И вот снится мне, что я — маленький мальчик и лежу в кроватке за решетками, в детской комнате. Приходит мама и говорит:

— Сегодня ночью родится Иисус Христос. Он принесет тебе елку и игрушек.

— Он придет ко мне?

— Да. Он ночью стукнет в окошко, придет и поцелует тебя.

— Мама! Я хочу, чтобы он остался у нас. Я буду с ним играть. Я ему подарю… Что ему подарить, мама? Я подарю ему свое ружье — вот что!

— Но Он не любит, чтобы люди убивали…

— Обидится? Тогда я подарю ему железную дорогу!

И вот ночью Христос трижды стучит в окошко. Я спрыгнул с кроватки и голыми ножками побежал к окну, отпер обе рамы, и Христос залез в мою комнату. Он тоже в одной рубашечке. Кудрявый. Волосики на его голове точно золотые. Он поцеловал меня и говорит:

— Пойдем ко мне в гости!

— Надо спроситься у мамы, а то рассердится. И потом у нас завтра — елка. Лучше ты оставайся у нас… Иди, ляжем рядышком в мою кроватку!..

И вот мы залезаем в кроватку, укладываемся рядышком и закрываемся одним одеялом.

— Тебе удобно?

— Удобно. А тебе?

— И мне тоже.

— А ты не боишься Бабы-Яги?

— Нет.

— Ты ничего не боишься?

— Ничего.

И мне так хорошо, нестрашно, спокойно. Потом, будто бы из-под кровати, где стоит мой ящик с игрушками, вылез мой плюшевый Медведь, встал на дыбы и лезет к нам в кроватку. Да большой стал, точно настоящий! Рот разинул — хочет меня съесть…
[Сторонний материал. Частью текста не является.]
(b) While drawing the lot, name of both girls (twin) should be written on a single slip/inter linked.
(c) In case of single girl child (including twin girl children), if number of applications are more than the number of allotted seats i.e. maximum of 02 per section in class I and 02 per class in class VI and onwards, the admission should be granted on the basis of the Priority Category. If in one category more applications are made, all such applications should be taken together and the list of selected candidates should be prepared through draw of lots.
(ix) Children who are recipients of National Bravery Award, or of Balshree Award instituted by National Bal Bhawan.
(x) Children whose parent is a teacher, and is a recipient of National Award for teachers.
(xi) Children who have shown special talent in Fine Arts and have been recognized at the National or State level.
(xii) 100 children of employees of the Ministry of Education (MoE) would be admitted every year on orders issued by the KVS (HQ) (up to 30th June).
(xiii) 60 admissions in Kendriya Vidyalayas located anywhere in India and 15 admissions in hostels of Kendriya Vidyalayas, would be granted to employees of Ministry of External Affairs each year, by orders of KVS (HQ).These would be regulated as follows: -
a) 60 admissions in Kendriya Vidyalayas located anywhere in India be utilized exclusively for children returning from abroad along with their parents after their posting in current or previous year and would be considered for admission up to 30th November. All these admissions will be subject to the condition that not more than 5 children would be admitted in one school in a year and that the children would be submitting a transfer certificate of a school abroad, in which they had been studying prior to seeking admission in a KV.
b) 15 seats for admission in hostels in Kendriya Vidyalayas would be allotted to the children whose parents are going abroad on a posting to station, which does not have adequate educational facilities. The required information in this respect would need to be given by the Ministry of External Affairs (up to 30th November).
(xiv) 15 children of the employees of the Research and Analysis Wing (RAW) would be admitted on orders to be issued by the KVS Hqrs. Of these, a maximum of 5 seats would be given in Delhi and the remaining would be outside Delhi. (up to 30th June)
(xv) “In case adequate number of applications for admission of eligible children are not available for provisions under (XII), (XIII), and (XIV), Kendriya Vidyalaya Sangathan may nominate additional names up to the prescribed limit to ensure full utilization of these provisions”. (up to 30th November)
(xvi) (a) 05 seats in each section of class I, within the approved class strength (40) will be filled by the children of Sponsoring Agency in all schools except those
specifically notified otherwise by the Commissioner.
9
— Иисус Христос! Меня хочет съесть медведь! — закричал я, а Христос проснулся, сел в постельке и говорит:

— Мишка! Нельзя его кушать! Полезай назад, под кровать!
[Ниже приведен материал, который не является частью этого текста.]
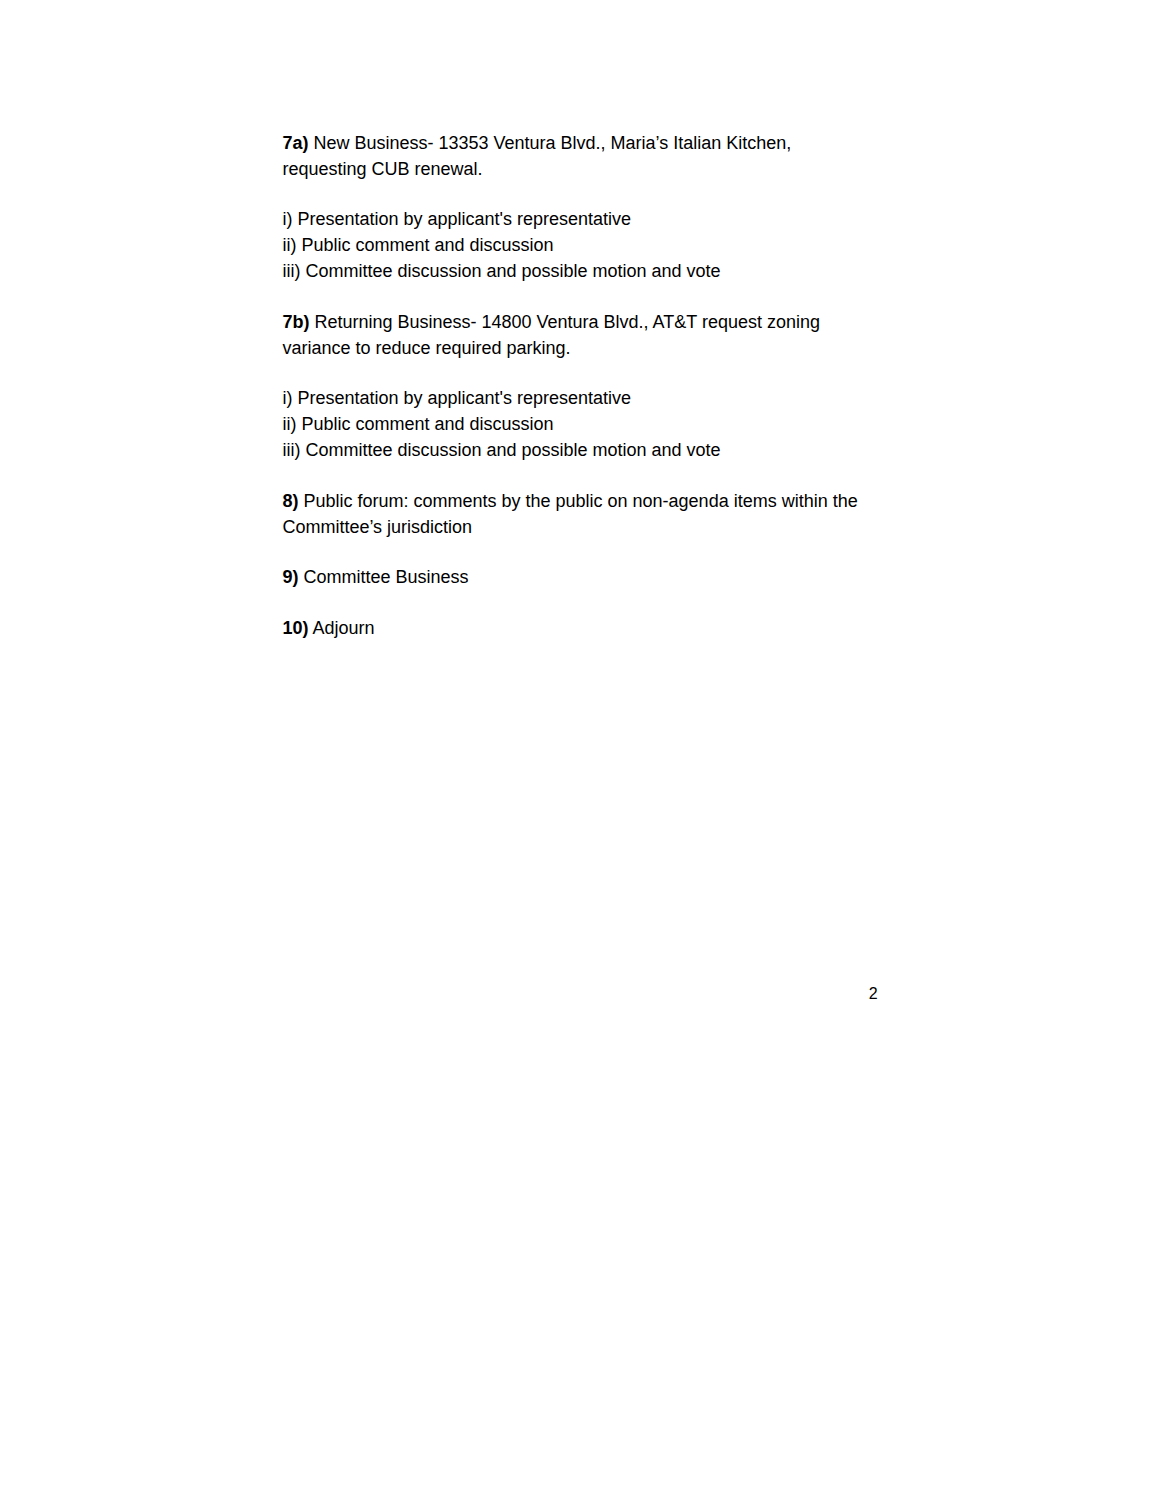7a) New Business- 13353 Ventura Blvd., Maria’s Italian Kitchen, requesting CUB renewal.
i) Presentation by applicant's representative
ii) Public comment and discussion
iii) Committee discussion and possible motion and vote
7b) Returning Business- 14800 Ventura Blvd., AT&T request zoning variance to reduce required parking.
i) Presentation by applicant's representative
ii) Public comment and discussion
iii) Committee discussion and possible motion and vote
8) Public forum: comments by the public on non-agenda items within the Committee’s jurisdiction
9) Committee Business
10) Adjourn
2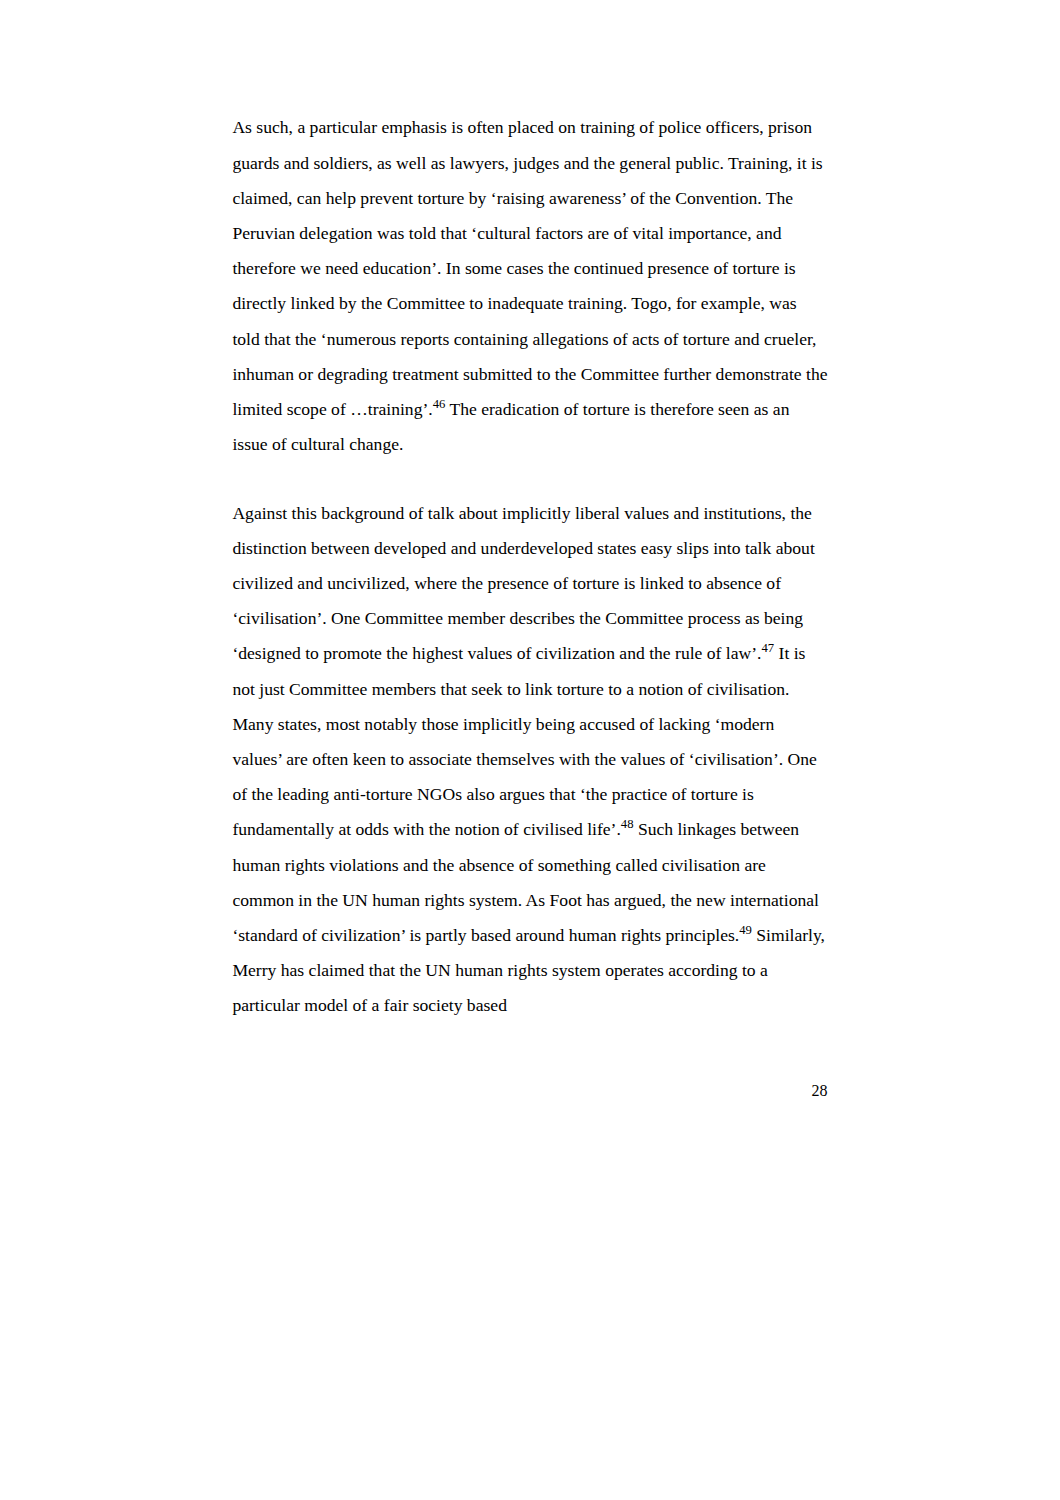As such, a particular emphasis is often placed on training of police officers, prison guards and soldiers, as well as lawyers, judges and the general public. Training, it is claimed, can help prevent torture by ‘raising awareness’ of the Convention. The Peruvian delegation was told that ‘cultural factors are of vital importance, and therefore we need education’. In some cases the continued presence of torture is directly linked by the Committee to inadequate training. Togo, for example, was told that the ‘numerous reports containing allegations of acts of torture and crueler, inhuman or degrading treatment submitted to the Committee further demonstrate the limited scope of …training’.46 The eradication of torture is therefore seen as an issue of cultural change.
Against this background of talk about implicitly liberal values and institutions, the distinction between developed and underdeveloped states easy slips into talk about civilized and uncivilized, where the presence of torture is linked to absence of ‘civilisation’. One Committee member describes the Committee process as being ‘designed to promote the highest values of civilization and the rule of law’.47 It is not just Committee members that seek to link torture to a notion of civilisation. Many states, most notably those implicitly being accused of lacking ‘modern values’ are often keen to associate themselves with the values of ‘civilisation’. One of the leading anti-torture NGOs also argues that ‘the practice of torture is fundamentally at odds with the notion of civilised life’.48 Such linkages between human rights violations and the absence of something called civilisation are common in the UN human rights system. As Foot has argued, the new international ‘standard of civilization’ is partly based around human rights principles.49 Similarly, Merry has claimed that the UN human rights system operates according to a particular model of a fair society based
28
И Мишка послушался. А Христос перекрестил меня и крепко-крепко поцеловал.

И тут я проснулся. Озираюсь: светло, небо горит розами утренней зари, по снегу — румянцы, синь и фиоль, лес, сугробы, сверкающие алмазами, сапфирами и рубинами… Боже мой, какая красота! Встал, вспоминаю сон, и мне так радостно. Что это выглядывает из снежных елей? Крыша? Откуда взялась крыша?.. Присматриваюсь — крыша знакомая. Что за чудо? Лай гончих!.. И вдруг точно пелена спала с глаз: я узнал баню нашей дачи!
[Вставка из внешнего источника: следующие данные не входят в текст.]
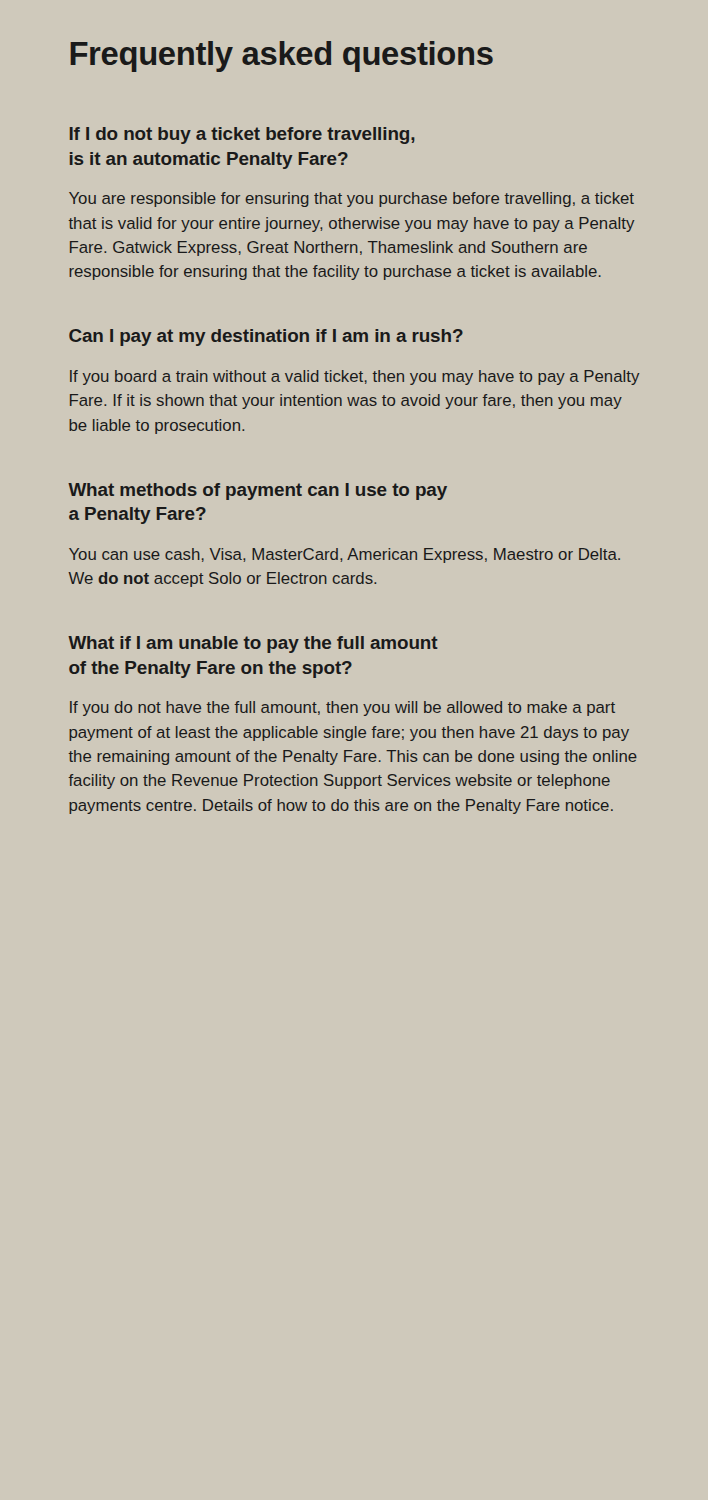Frequently asked questions
If I do not buy a ticket before travelling,
is it an automatic Penalty Fare?
You are responsible for ensuring that you purchase before travelling, a ticket that is valid for your entire journey, otherwise you may have to pay a Penalty Fare. Gatwick Express, Great Northern, Thameslink and Southern are responsible for ensuring that the facility to purchase a ticket is available.
Can I pay at my destination if I am in a rush?
If you board a train without a valid ticket, then you may have to pay a Penalty Fare. If it is shown that your intention was to avoid your fare, then you may be liable to prosecution.
What methods of payment can I use to pay
a Penalty Fare?
You can use cash, Visa, MasterCard, American Express, Maestro or Delta. We do not accept Solo or Electron cards.
What if I am unable to pay the full amount
of the Penalty Fare on the spot?
If you do not have the full amount, then you will be allowed to make a part payment of at least the applicable single fare; you then have 21 days to pay the remaining amount of the Penalty Fare. This can be done using the online facility on the Revenue Protection Support Services website or telephone payments centre. Details of how to do this are on the Penalty Fare notice.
Оказалось, что я ночевал шагах в пятидесяти от скита и своих приятелей. Ну как тут не поверишь, что Леший обошел и закружил меня в ночь под Рождество?

Приложился и выстрелил в небеса. Раздался радостный визг собак и — голоса приятелей. Неожиданно они наткнулись на меня. Сколько было радости, хохоту и веселой болтовни! Собаки кидались мне на грудь, стараясь поцеловать меня прямо в губы, егерь Корнилыч ругал Лешего скверными словами, а сам косился на бутылку с коньяком и посоветовал:

— Такой случай! Хм! Надо тебя проздравить. Налей-ка по стаканчику!